## Problem description
Pictures should not appear in the copy; the records themselves must be written out exactly.

Dataset extract: Begin

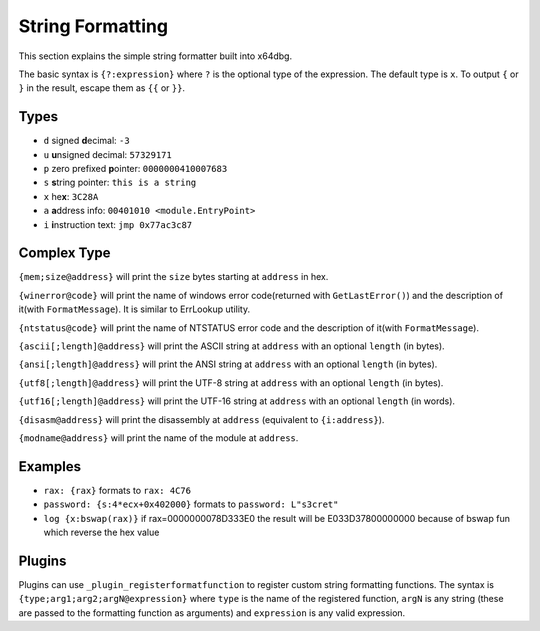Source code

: String Formatting
=================

This section explains the simple string formatter built into x64dbg.

The basic syntax is ``{?:expression}`` where ``?`` is the optional type of the expression. The default type is ``x``. To output ``{`` or ``}`` in the result, escape them as ``{{`` or ``}}``.

-----
Types
-----

- ``d`` signed **d**\ ecimal: ``-3``
- ``u`` **u**\ nsigned decimal: ``57329171``
- ``p`` zero prefixed **p**\ ointer: ``0000000410007683``
- ``s`` **s**\ tring pointer: ``this is a string``
- ``x`` he\ **x**: ``3C28A``
- ``a`` **a**\ ddress info: ``00401010 <module.EntryPoint>``
- ``i`` **i**\ nstruction text: ``jmp 0x77ac3c87``

------------
Complex Type
------------

``{mem;size@address}`` will print the ``size`` bytes starting at ``address`` in hex.

``{winerror@code}`` will print the name of windows error code(returned with ``GetLastError()``) and the description of it(with ``FormatMessage``). It is similar to ErrLookup utility.

``{ntstatus@code}`` will print the name of NTSTATUS error code and the description of it(with ``FormatMessage``).

``{ascii[;length]@address}`` will print the ASCII string at ``address`` with an optional ``length`` (in bytes).

``{ansi[;length]@address}`` will print the ANSI string at ``address`` with an optional ``length`` (in bytes).

``{utf8[;length]@address}`` will print the UTF-8 string at ``address`` with an optional ``length`` (in bytes).

``{utf16[;length]@address}`` will print the UTF-16 string at ``address`` with an optional ``length`` (in words).

``{disasm@address}`` will print the disassembly at ``address`` (equivalent to ``{i:address}``).

``{modname@address}`` will print the name of the module at ``address``.

--------
Examples
--------

- ``rax: {rax}`` formats to ``rax: 4C76``
- ``password: {s:4*ecx+0x402000}`` formats to ``password: L"s3cret"``
- ``log {x:bswap(rax)}`` if rax=0000000078D333E0 the result will be E033D37800000000 because of bswap fun which reverse the hex value

-------
Plugins
-------

Plugins can use ``_plugin_registerformatfunction`` to register custom string formatting functions. The syntax is ``{type;arg1;arg2;argN@expression}`` where ``type`` is the name of the registered function, ``argN`` is any string (these are passed to the formatting function as arguments) and ``expression`` is any valid expression.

Dataset extract: End

## Result of this task
Source code

: String Formatting
=================

This section explains the simple string formatter built into x64dbg.

The basic syntax is ``{?:expression}`` where ``?`` is the optional type of the expression. The default type is ``x``. To output ``{`` or ``}`` in the result, escape them as ``{{`` or ``}}``.

-----
Types
-----

- ``d`` signed **d**\ ecimal: ``-3``
- ``u`` **u**\ nsigned decimal: ``57329171``
- ``p`` zero prefixed **p**\ ointer: ``0000000410007683``
- ``s`` **s**\ tring pointer: ``this is a string``
- ``x`` he\ **x**: ``3C28A``
- ``a`` **a**\ ddress info: ``00401010 <module.EntryPoint>``
- ``i`` **i**\ nstruction text: ``jmp 0x77ac3c87``

------------
Complex Type
------------

``{mem;size@address}`` will print the ``size`` bytes starting at ``address`` in hex.

``{winerror@code}`` will print the name of windows error code(returned with ``GetLastError()``) and the description of it(with ``FormatMessage``). It is similar to ErrLookup utility.

``{ntstatus@code}`` will print the name of NTSTATUS error code and the description of it(with ``FormatMessage``).

``{ascii[;length]@address}`` will print the ASCII string at ``address`` with an optional ``length`` (in bytes).

``{ansi[;length]@address}`` will print the ANSI string at ``address`` with an optional ``length`` (in bytes).

``{utf8[;length]@address}`` will print the UTF-8 string at ``address`` with an optional ``length`` (in bytes).

``{utf16[;length]@address}`` will print the UTF-16 string at ``address`` with an optional ``length`` (in words).

``{disasm@address}`` will print the disassembly at ``address`` (equivalent to ``{i:address}``).

``{modname@address}`` will print the name of the module at ``address``.

--------
Examples
--------

- ``rax: {rax}`` formats to ``rax: 4C76``
- ``password: {s:4*ecx+0x402000}`` formats to ``password: L"s3cret"``
- ``log {x:bswap(rax)}`` if rax=0000000078D333E0 the result will be E033D37800000000 because of bswap fun which reverse the hex value

-------
Plugins
-------

Plugins can use ``_plugin_registerformatfunction`` to register custom string formatting functions. The syntax is ``{type;arg1;arg2;argN@expression}`` where ``type`` is the name of the registered function, ``argN`` is any string (these are passed to the formatting function as arguments) and ``expression`` is any valid expression.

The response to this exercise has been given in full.